◆ **Exercise directions**:
Count up the lines holding "графических" in the material, then reply with only the number.

━━━━━━━━━━━━━━━━

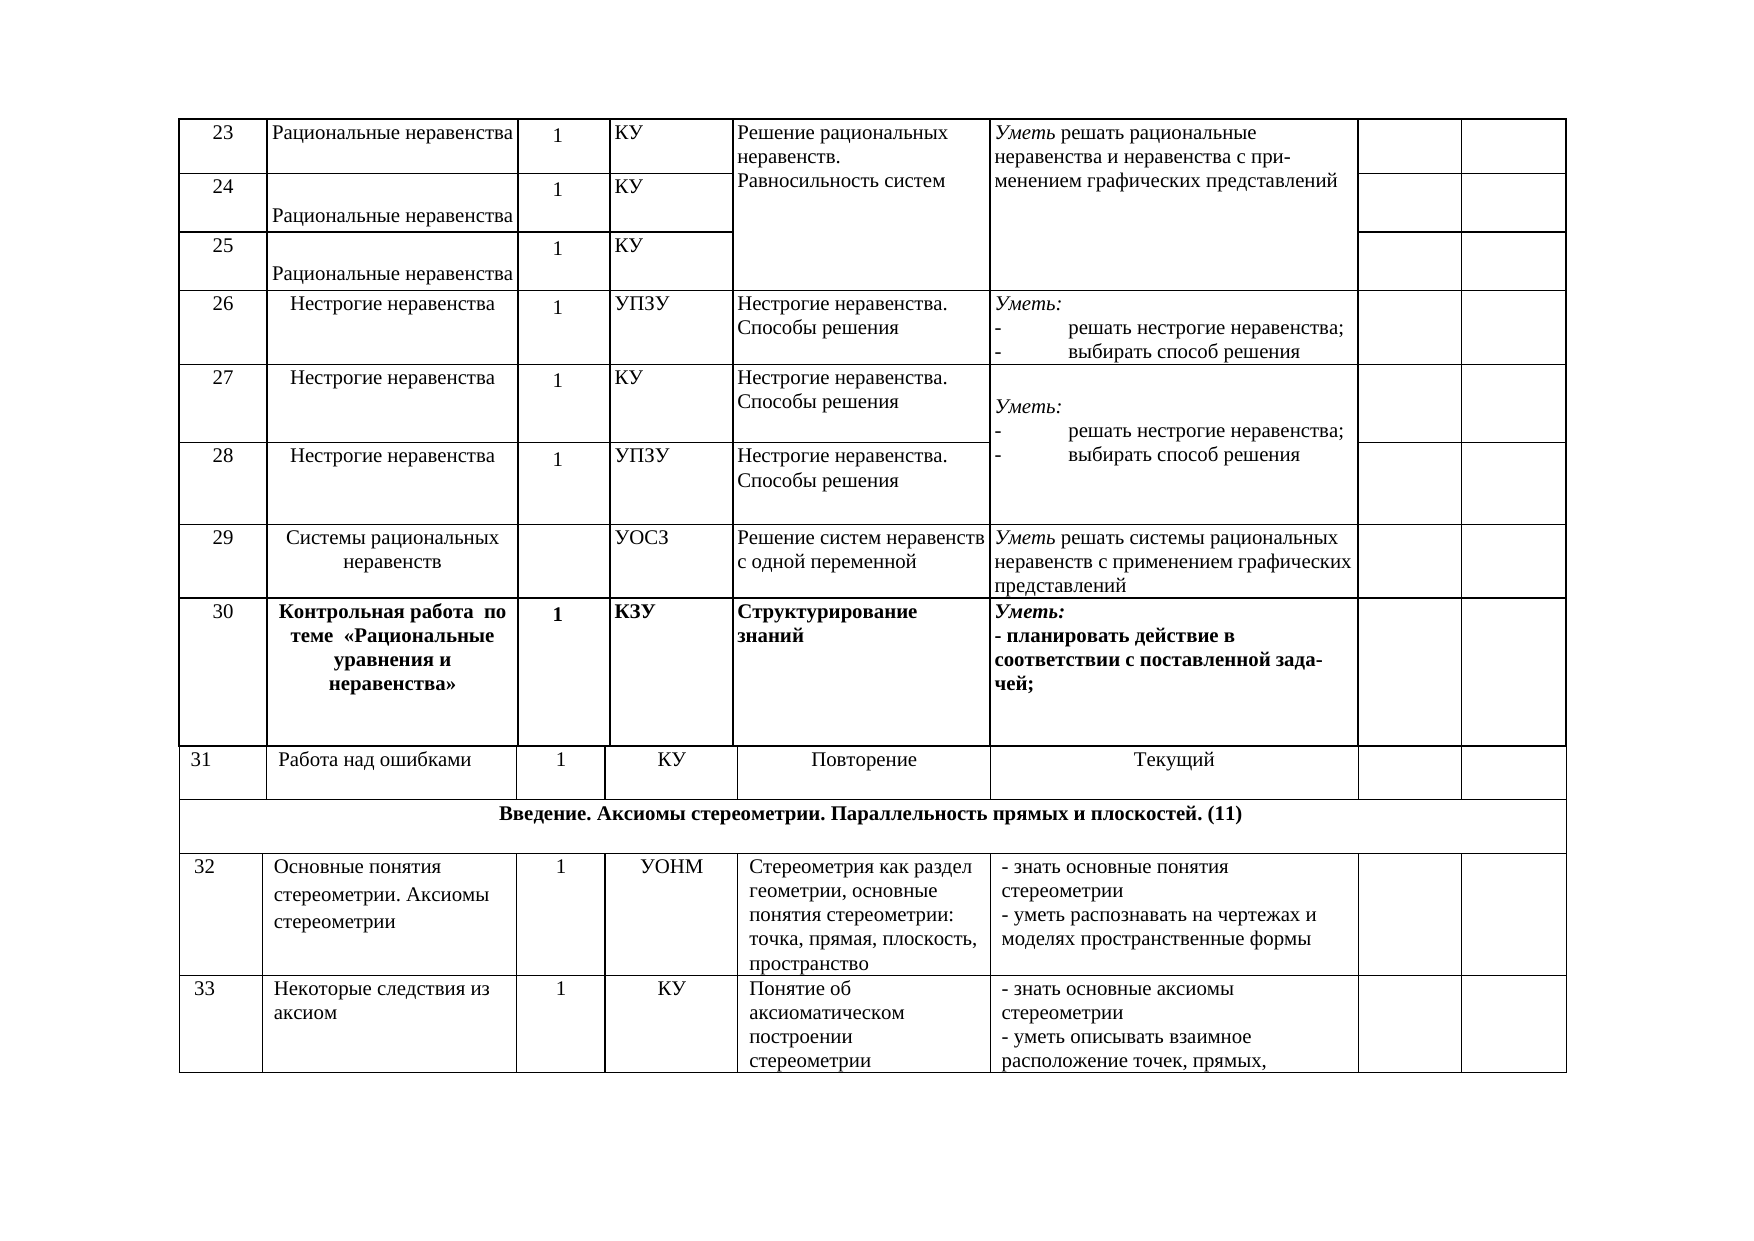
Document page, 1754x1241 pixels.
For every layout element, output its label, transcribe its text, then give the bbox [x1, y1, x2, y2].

table_cell [1462, 233, 1565, 290]
table_cell 25 [180, 233, 266, 290]
table_cell Нестрогие неравенства. Способы решения [734, 443, 989, 523]
table_cell [1359, 747, 1461, 799]
table_cell КУ [606, 976, 737, 1072]
table_cell [1359, 976, 1461, 1072]
table_cell КУ [606, 747, 737, 799]
table_cell Уметь: - планировать действие в соответствии с поставленной задачей; [991, 599, 1357, 745]
table_cell 26 [180, 291, 266, 363]
table_cell 1 [519, 120, 609, 172]
table_cell [1359, 525, 1461, 597]
table_cell КЗУ [611, 599, 732, 745]
table_cell Уметь решать рациональные неравенства и неравенства с применением графических представлений [991, 120, 1357, 290]
table_cell Уметь: - решать нестрогие неравенства; - выбирать способ решения [991, 291, 1357, 363]
table_cell 1 [519, 233, 609, 290]
table_cell [1462, 291, 1565, 363]
table_cell 1 [519, 599, 609, 745]
table_cell Нестрогие неравенства [268, 365, 517, 442]
table_cell Уметь решать системы рациональных неравенств с применением графических представлений [991, 525, 1357, 597]
table_cell [1462, 174, 1565, 231]
table_cell Текущий [991, 747, 1358, 799]
table_cell 1 [519, 291, 609, 363]
table_cell 24 [180, 174, 266, 231]
table_cell [1462, 854, 1566, 974]
table_cell 1 [519, 365, 609, 442]
table_cell 32 [180, 854, 262, 974]
table_cell [1359, 854, 1461, 974]
table_cell [1359, 365, 1461, 442]
table_cell - знать основные понятия стереометрии - уметь распознавать на чертежах и моделях пространственные формы [991, 854, 1358, 974]
table_cell Стереометрия как раздел геометрии, основные понятия стереометрии: точка, прямая, плоскость, пространство [738, 854, 990, 974]
table_cell [1359, 291, 1461, 363]
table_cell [263, 976, 516, 1072]
table_cell Повторение [738, 747, 990, 799]
table_cell УПЗУ [611, 291, 732, 363]
table_cell Нестрогие неравенства. Способы решения [734, 291, 989, 363]
table_cell 1 [519, 443, 609, 523]
table_cell Нестрогие неравенства [268, 443, 517, 523]
table_cell КУ [611, 120, 732, 172]
table_cell Уметь: - решать нестрогие неравенства; - выбирать способ решения [991, 365, 1357, 523]
table_cell 1 [517, 747, 604, 799]
table_cell Системы рациональных неравенств [268, 525, 517, 597]
table_cell [1359, 443, 1461, 523]
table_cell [991, 976, 1358, 1072]
table_cell УОСЗ [611, 525, 732, 597]
table_cell 31 [180, 747, 266, 799]
table_cell Основные понятия стереометрии. Аксиомы стереометрии [263, 854, 516, 974]
table_cell Контрольная работа по теме «Рациональные уравнения и неравенства» [268, 599, 517, 745]
table_cell КУ [611, 233, 732, 290]
table_cell Рациональные неравенства [268, 174, 517, 231]
table_cell 1 [519, 174, 609, 231]
table_cell 30 [180, 599, 266, 745]
table_cell [519, 525, 609, 597]
table_cell УПЗУ [611, 443, 732, 523]
table_cell 23 [180, 120, 266, 172]
table_cell Работа над ошибками [267, 747, 516, 799]
table_cell Решение рациональных неравенств. Равносильность систем [734, 120, 989, 290]
table_cell 1 [517, 854, 604, 974]
table_cell [1359, 174, 1461, 231]
table_cell [1462, 365, 1565, 442]
table_cell Рациональные неравенства [268, 120, 517, 172]
table_cell Нестрогие неравенства [268, 291, 517, 363]
table_cell 27 [180, 365, 266, 442]
table_cell [1462, 976, 1566, 1072]
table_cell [738, 976, 990, 1072]
table_cell 33 [180, 976, 262, 1072]
table_cell Введение. Аксиомы стереометрии. Параллельность прямых и плоскостей. (11) [180, 800, 1566, 853]
table_cell Решение систем неравенств с одной переменной [734, 525, 989, 597]
table_cell [1359, 120, 1461, 172]
table_cell Структурирование знаний [734, 599, 989, 745]
table_cell КУ [611, 174, 732, 231]
table_cell Рациональные неравенства [268, 233, 517, 290]
table_cell [1462, 747, 1566, 799]
table_cell УОНМ [606, 854, 737, 974]
table_cell [1462, 599, 1565, 745]
table_cell [1462, 120, 1565, 172]
table_cell КУ [611, 365, 732, 442]
table_cell [1462, 525, 1565, 597]
table_cell Нестрогие неравенства. Способы решения [734, 365, 989, 442]
table_cell [1359, 233, 1461, 290]
table_cell 29 [180, 525, 266, 597]
table_cell 28 [180, 443, 266, 523]
table_cell 1 [517, 976, 604, 1072]
table_cell [1462, 443, 1565, 523]
table_cell [1359, 599, 1461, 745]
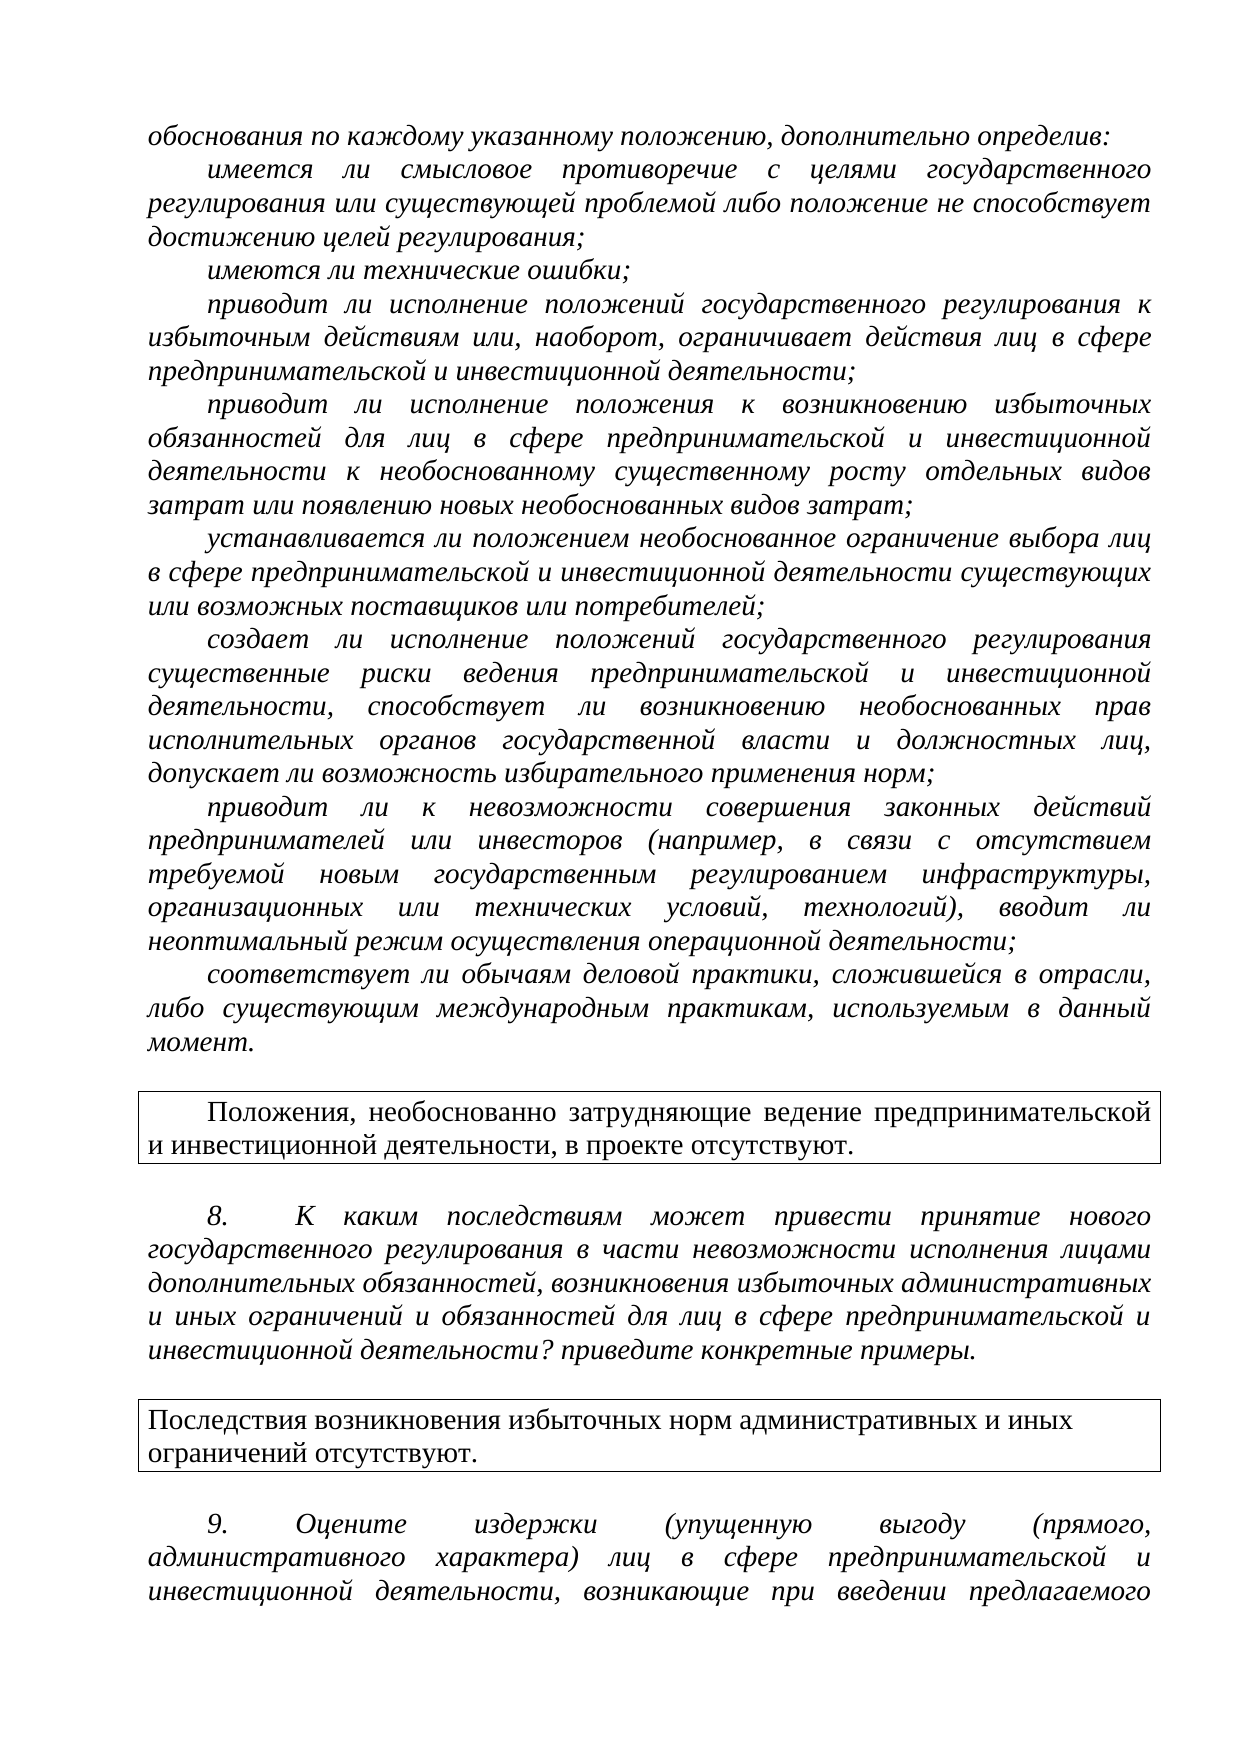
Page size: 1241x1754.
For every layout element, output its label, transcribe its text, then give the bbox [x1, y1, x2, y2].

text устанавливается ли положением необоснованное ограничение выбора лиц в сфере предпринимательской и инвестиционной деятельности существующих или возможных поставщиков или потребителей; [148, 521, 1152, 621]
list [148, 1506, 1152, 1606]
text приводит ли к невозможности совершения законных действий предпринимателей или инвесторов (например, в связи с отсутствием требуемой новым государственным регулированием инфраструктуры, организационных или технических условий, технологий), вводит ли неоптимальный режим осуществления операционной деятельности; [148, 789, 1152, 957]
text приводит ли исполнение положений государственного регулирования к избыточным действиям или, наоборот, ограничивает действия лиц в сфере предпринимательской и инвестиционной деятельности; [148, 286, 1152, 386]
text соответствует ли обычаям деловой практики, сложившейся в отрасли, либо существующим международным практикам, используемым в данный момент. [148, 957, 1152, 1057]
text Положения, необоснованно затрудняющие ведение предпринимательской и инвестиционной деятельности, в проекте отсутствуют. [139, 1092, 1160, 1163]
text приводит ли исполнение положения к возникновению избыточных обязанностей для лиц в сфере предпринимательской и инвестиционной деятельности к необоснованному существенному росту отдельных видов затрат или появлению новых необоснованных видов затрат; [148, 386, 1152, 521]
text Последствия возникновения избыточных норм административных и иных ограничений отсутствуют. [139, 1400, 1160, 1471]
text имеется ли смысловое противоречие с целями государственного регулирования или существующей проблемой либо положение не способствует достижению целей регулирования; [148, 152, 1152, 252]
text создает ли исполнение положений государственного регулирования существенные риски ведения предпринимательской и инвестиционной деятельности, способствует ли возникновению необоснованных прав исполнительных органов государственной власти и должностных лиц, допускает ли возможность избирательного применения норм; [148, 621, 1152, 789]
list К каким последствиям может привести принятие нового государственного регулирования в части невозможности исполнения лицами дополнительных обязанностей, возникновения избыточных административных и иных ограничений и обязанностей для лиц в сфере предпринимательской и инвестиционной деятельности? приведите конкретные примеры. [148, 1198, 1152, 1365]
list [148, 118, 1152, 152]
text имеются ли технические ошибки; [207, 252, 1152, 286]
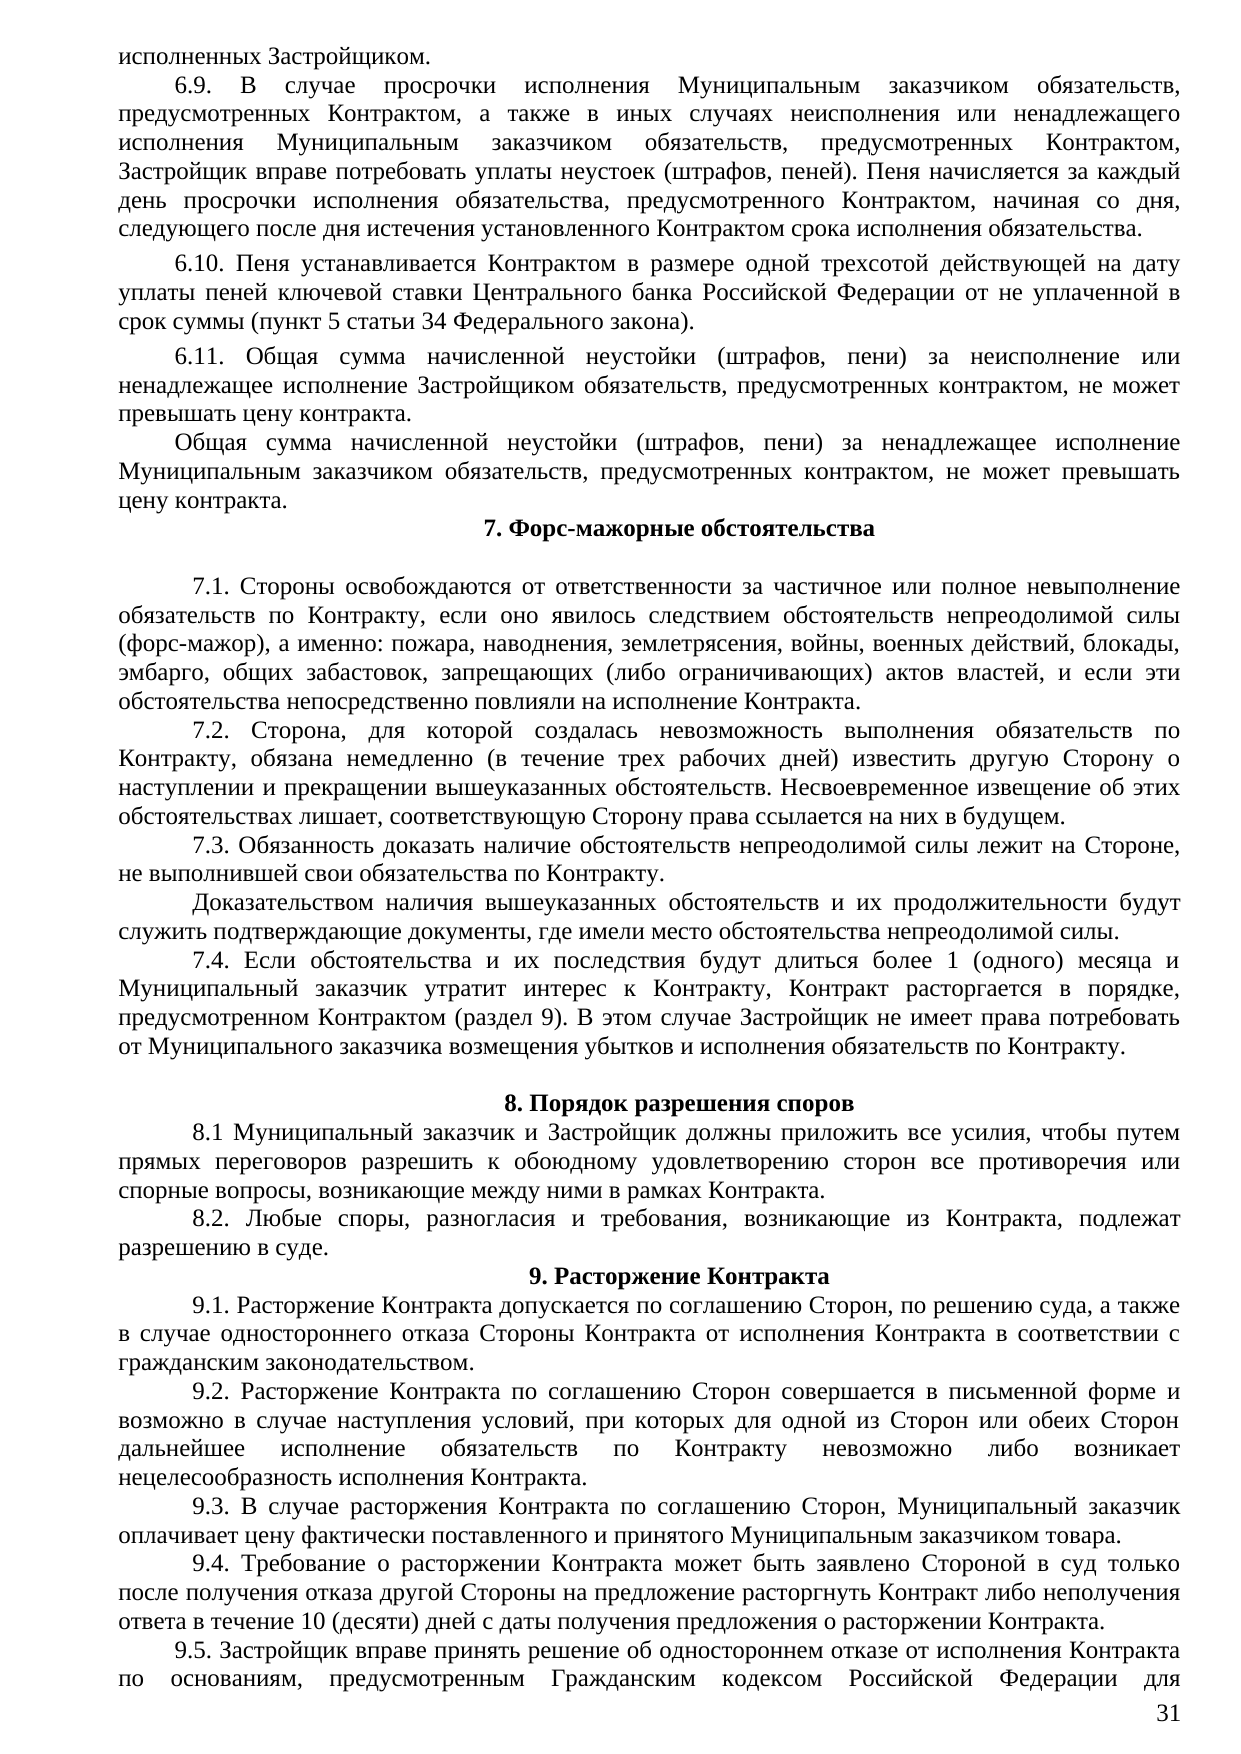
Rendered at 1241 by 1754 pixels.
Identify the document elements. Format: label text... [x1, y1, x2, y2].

━━━━━━━━━━━━━━━━

◆ **Exercise solution**:
2